The Submission to Give by Ken Dean
Generous giving of ourselves replicates the life of Jesus.
On a recent trip to the Navajo Nation with a group of college students, we discussed the idea of giving ourselves. We identified the contrast between giving out of our excess, with giving when it hurts. At a high level, we agreed that the generosity we are called to involves releasing something that we highly value to someone else for their own betterment. This is an act of submission to the will of God. Our faith in the gospel message is based on Jesus’ submission – giving of his life for the sake of others. This is the ultimate situation of submitting to generosity: giving something we highly value so that others can flourish.
It was an early spring day, the sun was shining. On the cool playground, both the college students and the young Navajo children were experiencing joy through this submission to generosity.
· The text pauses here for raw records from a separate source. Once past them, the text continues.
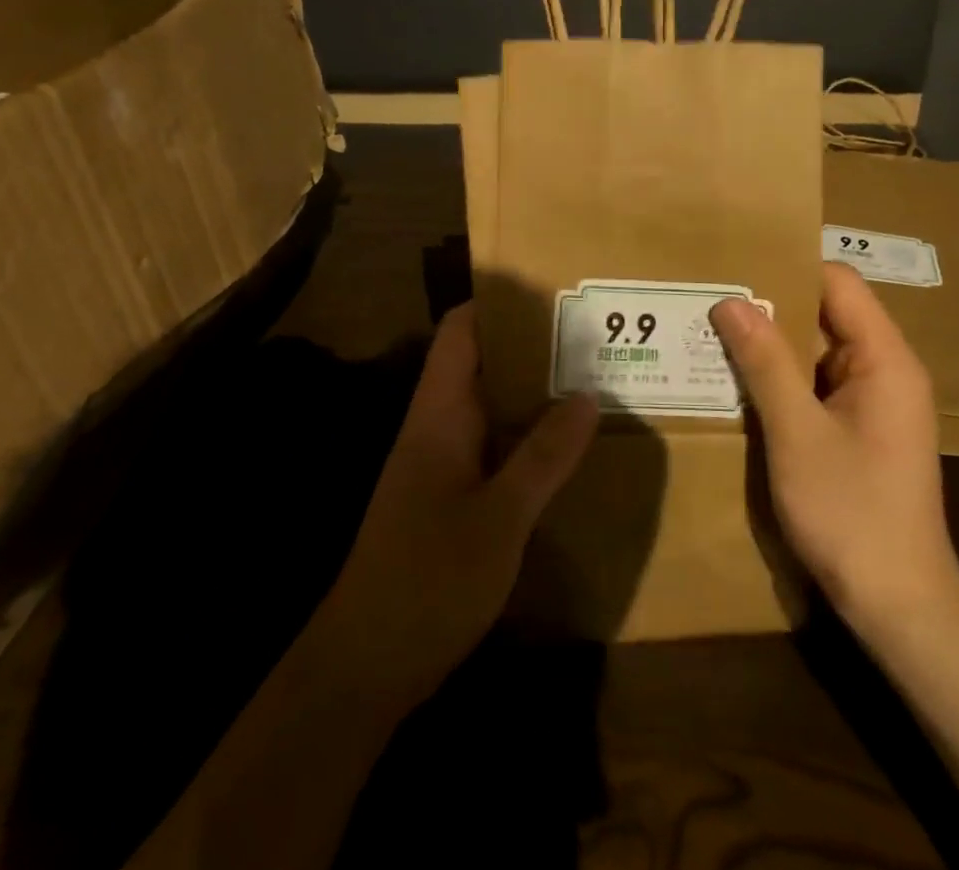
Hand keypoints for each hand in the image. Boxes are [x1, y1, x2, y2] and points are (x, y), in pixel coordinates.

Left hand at [307, 304, 598, 711]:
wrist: (365, 665)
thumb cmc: (428, 579)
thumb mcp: (500, 517)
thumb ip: (544, 456)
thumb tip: (587, 393)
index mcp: (439, 414)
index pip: (461, 331)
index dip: (499, 302)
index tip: (553, 292)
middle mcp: (437, 426)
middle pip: (481, 363)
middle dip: (532, 346)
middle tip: (593, 336)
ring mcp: (441, 463)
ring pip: (490, 406)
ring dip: (533, 392)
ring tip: (592, 381)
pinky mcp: (449, 498)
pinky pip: (493, 446)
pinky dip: (527, 436)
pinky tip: (566, 449)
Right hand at [711, 263, 958, 635]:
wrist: (899, 606)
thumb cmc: (852, 513)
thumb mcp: (797, 433)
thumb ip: (765, 363)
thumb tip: (730, 301)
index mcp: (885, 359)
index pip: (839, 283)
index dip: (789, 268)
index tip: (735, 266)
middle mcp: (886, 370)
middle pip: (827, 313)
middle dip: (770, 306)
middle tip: (710, 298)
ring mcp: (874, 402)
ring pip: (818, 350)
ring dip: (772, 344)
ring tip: (712, 332)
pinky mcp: (860, 429)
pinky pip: (817, 384)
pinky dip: (781, 378)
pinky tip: (737, 381)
These college students had a choice – they could have spent their spring break serving themselves, but instead, they chose to submit to giving of themselves. It was evident that their investment of generosity was having an immediate return. For me, it was like watching a beautiful mountain stream of cool clear water from a source that was never ending. Like the mountain symphony of hearing water crashing against the rocks in the streambed – we can sit and listen to this abundant flow all day. During our trip, there were situations where we had an opportunity to submit to generosity. In some settings, it was easy. While working with the children at the orphanage, the generosity was overflowing – it was natural for these college students to give of their love in generous proportions. The submission to giving of ourselves was empowering.
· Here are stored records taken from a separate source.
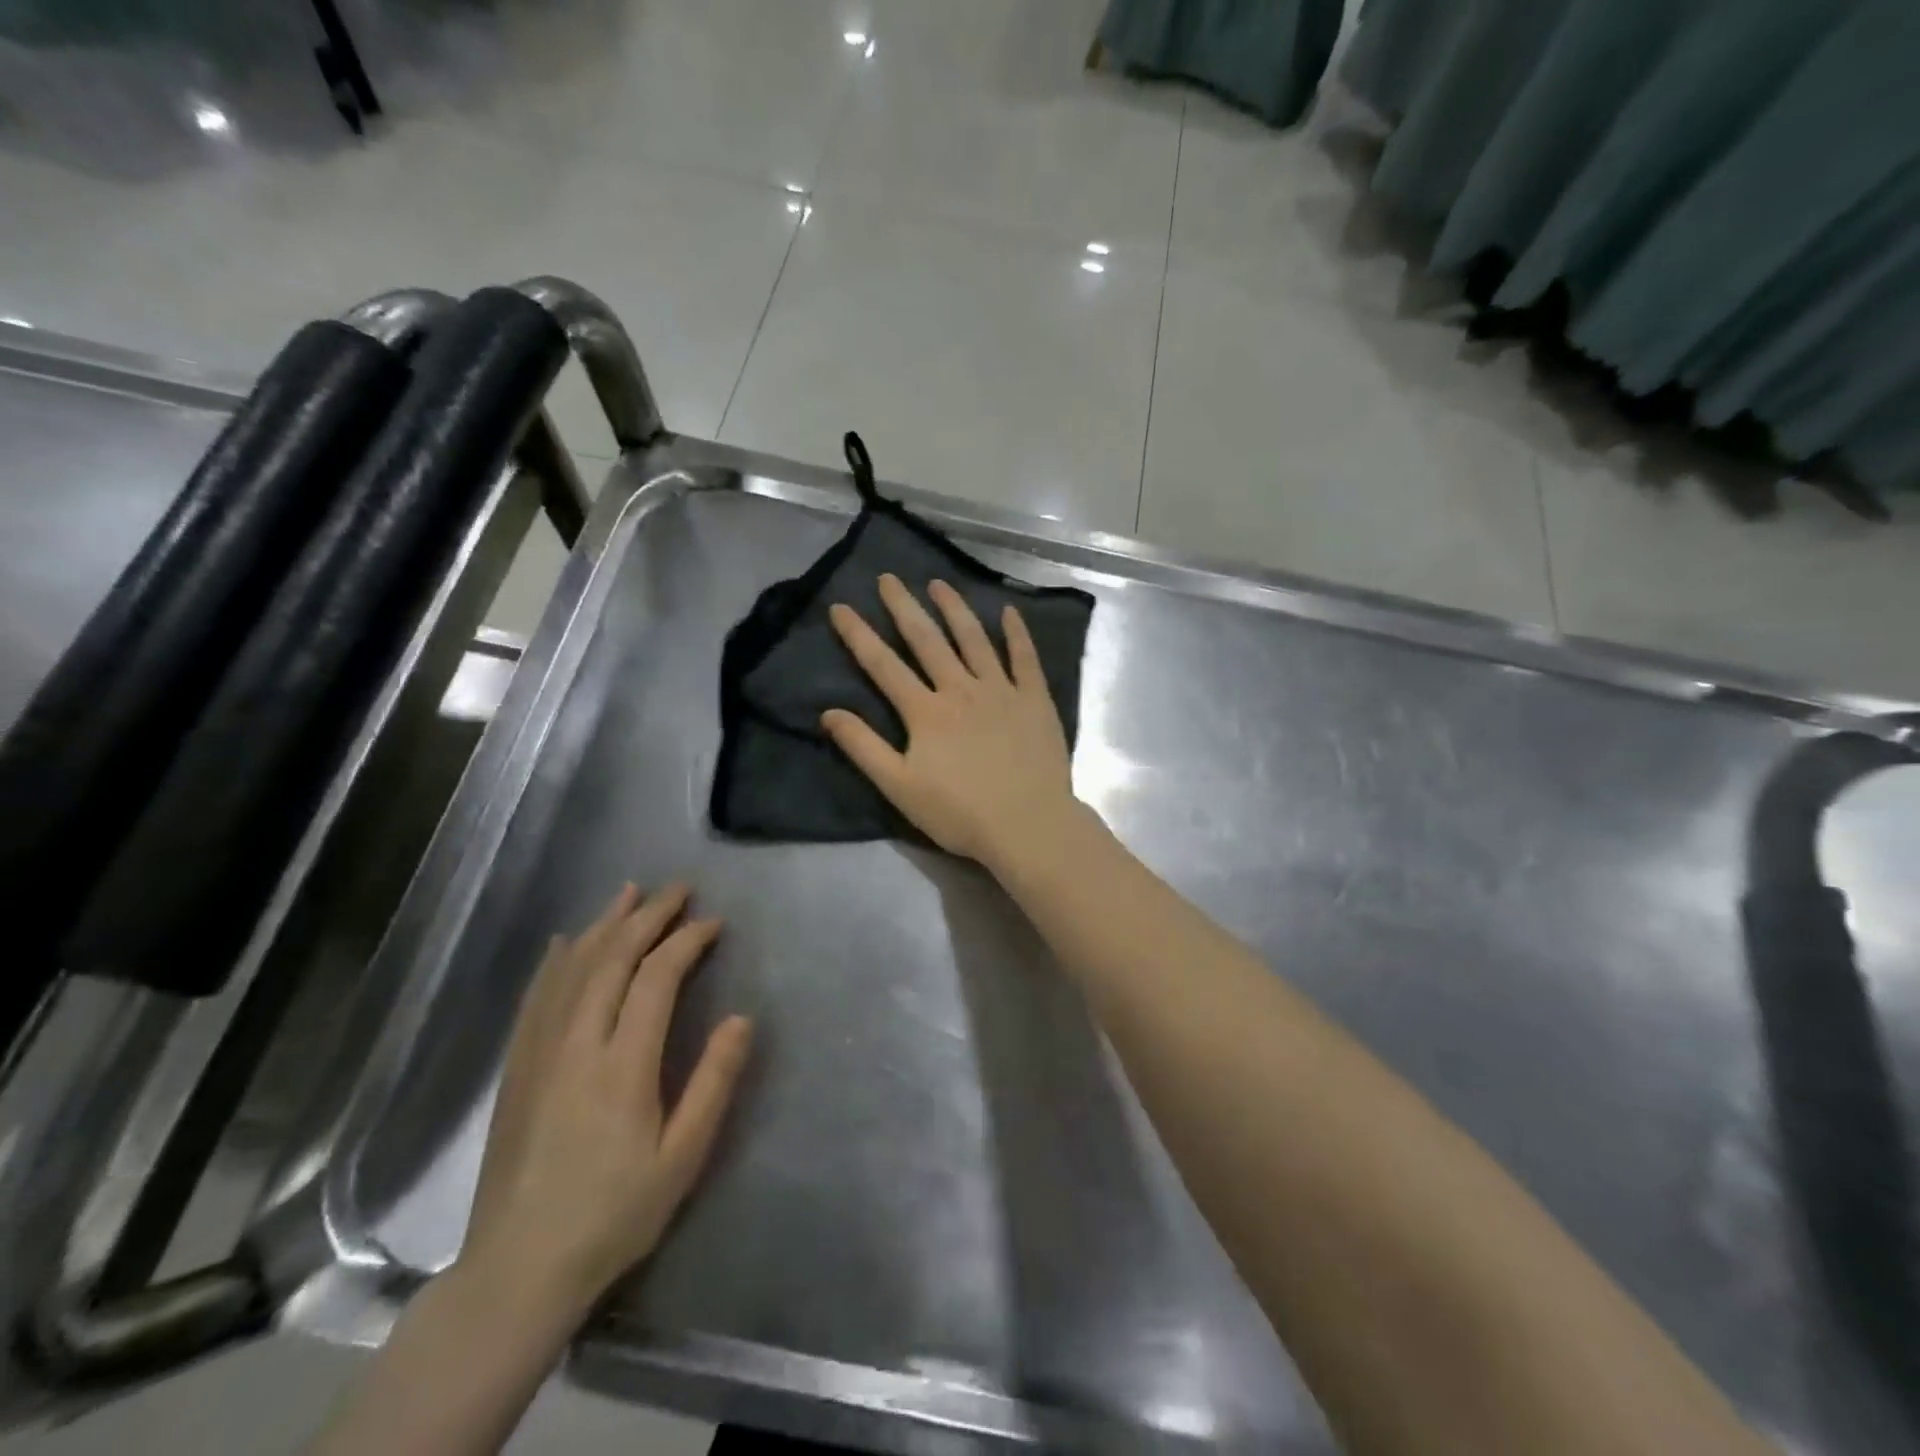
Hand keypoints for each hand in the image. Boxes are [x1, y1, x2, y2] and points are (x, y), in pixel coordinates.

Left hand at [461, 883, 752, 1319]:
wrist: (519, 1269)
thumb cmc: (614, 1214)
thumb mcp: (682, 1157)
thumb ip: (714, 1083)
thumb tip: (741, 1019)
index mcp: (623, 1065)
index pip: (657, 978)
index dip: (686, 941)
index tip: (712, 922)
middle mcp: (577, 1044)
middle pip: (613, 959)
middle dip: (649, 916)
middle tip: (678, 888)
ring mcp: (539, 1053)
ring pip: (573, 968)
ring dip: (604, 924)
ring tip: (630, 893)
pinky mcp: (516, 1068)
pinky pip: (537, 996)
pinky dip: (556, 960)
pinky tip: (566, 942)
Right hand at [822, 574, 1084, 866]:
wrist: (1027, 825)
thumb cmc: (959, 813)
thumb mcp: (899, 787)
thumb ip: (864, 748)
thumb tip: (829, 713)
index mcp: (925, 712)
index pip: (884, 666)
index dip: (859, 635)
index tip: (841, 607)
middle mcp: (961, 689)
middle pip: (927, 641)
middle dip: (904, 607)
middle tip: (888, 578)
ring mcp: (1001, 691)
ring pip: (974, 640)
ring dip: (955, 609)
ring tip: (939, 584)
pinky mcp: (1034, 700)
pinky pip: (1025, 659)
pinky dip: (1017, 634)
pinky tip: (1009, 612)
Other times during our trip, it was more difficult to submit to generosity, like when we interacted with adults whose thoughts and opinions were unlike ours. I watched as the students listened to a speaker with a controversial message. I could see the concern on their faces as they listened to someone spoke of thoughts and actions that were incongruent with their own ideals. The beautiful mountain stream was drying up. The sights and sounds of submission to love were no longer naturally flowing. The students had a choice. They could submit to their conviction to love generously, or rein it in. They struggled to submit. We were able to talk through these experiences at our evening debriefing session – identifying the times when it was natural to submit to generous love and then when this submission to love became much more difficult. The call to submission hadn’t changed, but the effort to submit became nearly impossible.
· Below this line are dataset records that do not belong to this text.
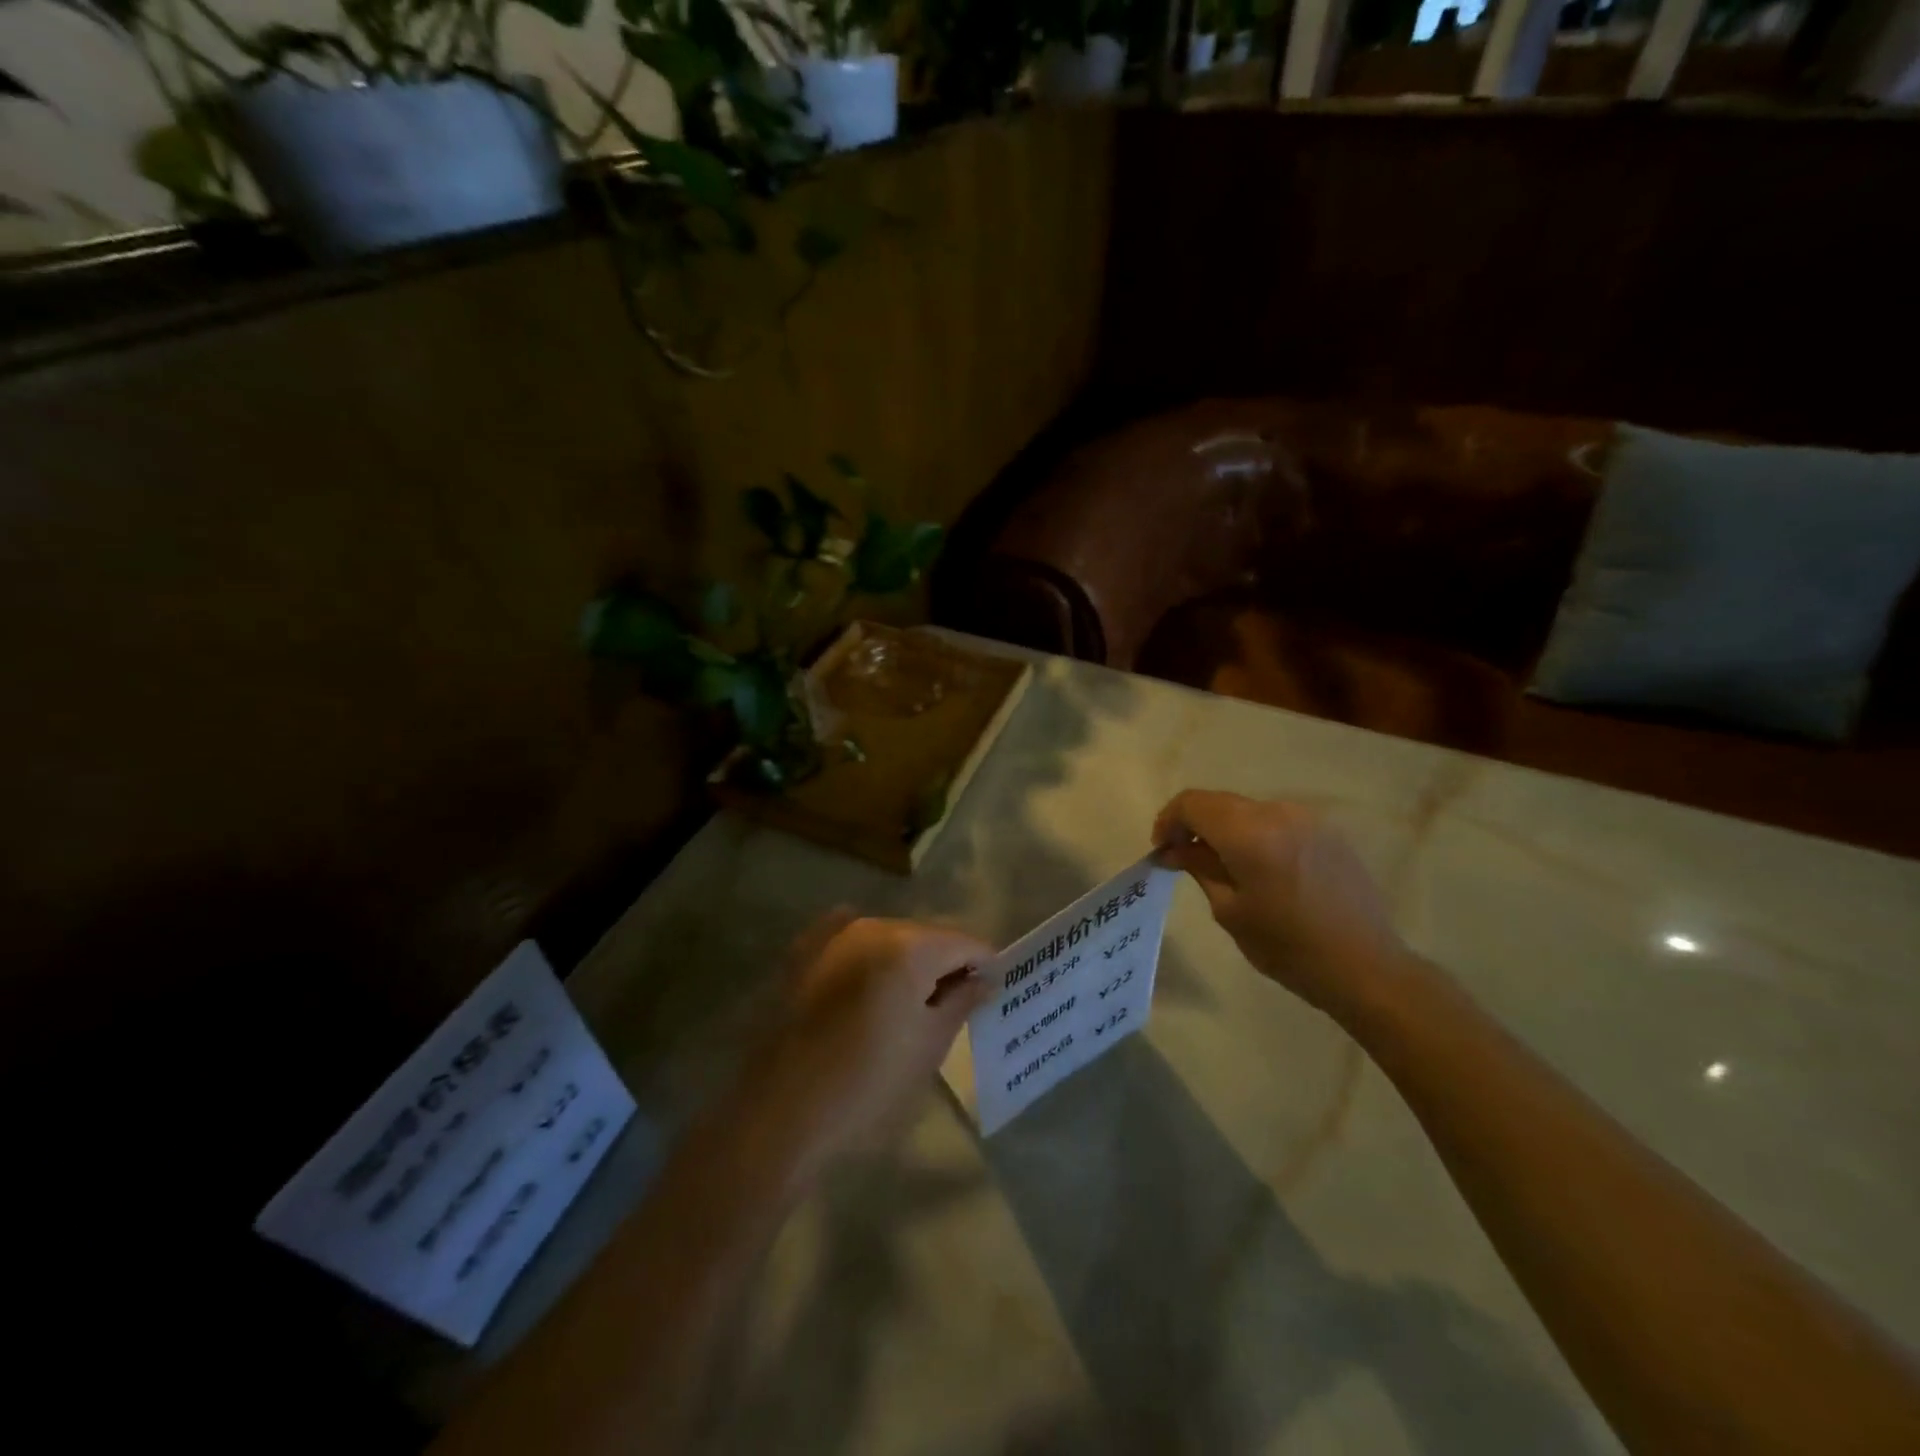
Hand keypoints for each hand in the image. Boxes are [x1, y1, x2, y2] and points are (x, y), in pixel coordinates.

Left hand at [748, 914, 991, 1176]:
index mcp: (909, 946)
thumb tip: (986, 977)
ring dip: (907, 962)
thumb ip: (963, 1001)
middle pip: (927, 935)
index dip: (984, 965)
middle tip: (953, 1005)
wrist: (779, 1112)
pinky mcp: (804, 951)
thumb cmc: (867, 1085)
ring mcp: (832, 934)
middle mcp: (871, 925)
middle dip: (945, 963)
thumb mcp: (929, 1046)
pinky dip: (869, 957)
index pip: (965, 942)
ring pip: (889, 938)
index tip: (990, 993)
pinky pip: (851, 941)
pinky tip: (870, 985)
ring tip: (910, 1004)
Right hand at [1152, 790, 1415, 1026]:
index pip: (1193, 803)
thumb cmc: (1288, 947)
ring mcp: (1307, 819)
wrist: (1367, 967)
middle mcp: (1277, 812)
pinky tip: (1260, 869)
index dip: (1169, 820)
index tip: (1162, 849)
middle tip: (1183, 858)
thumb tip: (1174, 850)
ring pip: (1248, 811)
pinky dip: (1255, 836)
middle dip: (1195, 824)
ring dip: (1226, 830)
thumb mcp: (1230, 911)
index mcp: (1249, 832)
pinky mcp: (1327, 832)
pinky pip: (1277, 822)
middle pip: (1220, 802)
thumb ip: (1199, 869)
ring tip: (1223, 867)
We realized that we weren’t called to submit to other ideas, but we were called to submit to generous love. In a new way, we experienced a new understanding that submission can be one of the most difficult callings. We may feel that some people do not deserve our generous love, and yet we are called to submit. We do not submit only when it feels good, but we exercise our posture of submission to generosity out of obedience. This is when we see that God wants us to submit to His will and His plan…to submit to generous love even when difficult. We are called to produce streams of clear- mountain-spring-water generosity even when in difficult situations. These are the times when we are changing the world for God’s glory through our submission.
Do all the good you can
By all the means you can
In all the ways you can
In all the places you can
At all the times you can
To all the people you can
As long as you ever can
– John Wesley
Sometimes our submission to love others generously has an immediate return. Other times we may not ever identify a return. These are the times when our faith takes over. We exercise a posture of submission because we believe this is our calling from God. These more difficult times become opportunities to pray that our submission to generous love is going to be used by God.
The manifestation of our faith is not just about God’s grace toward us, it is about living differently through submission to Christ. Through these acts of submission, we deny our flesh so that we can become more in touch with our spirit. God rearranges the priorities in our lives so that we can become less self-serving and drawn toward serving others. We can start by asking for a spirit of submission..the idols relating to self will become less powerful. The desires of our heart change.
We can move into this life of submission together. A practical first step of submitting to generosity is to ask God to reveal the areas in our lives where we may not be generous. The Holy Spirit of God will allow us to see the things we hold on to tightly: our love, our time, our money. Then to pray about what submission to generosity looks like in these specific circumstances. What is the spring break in my life? The situation where I can choose to serve myself or serve others? How will we prepare to persevere when submission feels more difficult? Our answers to these questions may take shape in our actions over time. Small steps are better than no steps. Exercising our generosity muscles should take time.
I hope you’ll help shed light on your own reasons for giving and prompt you to think more deeply about the ways you express generosity.
Oh Lord, I want to submit to your leadership by being generous.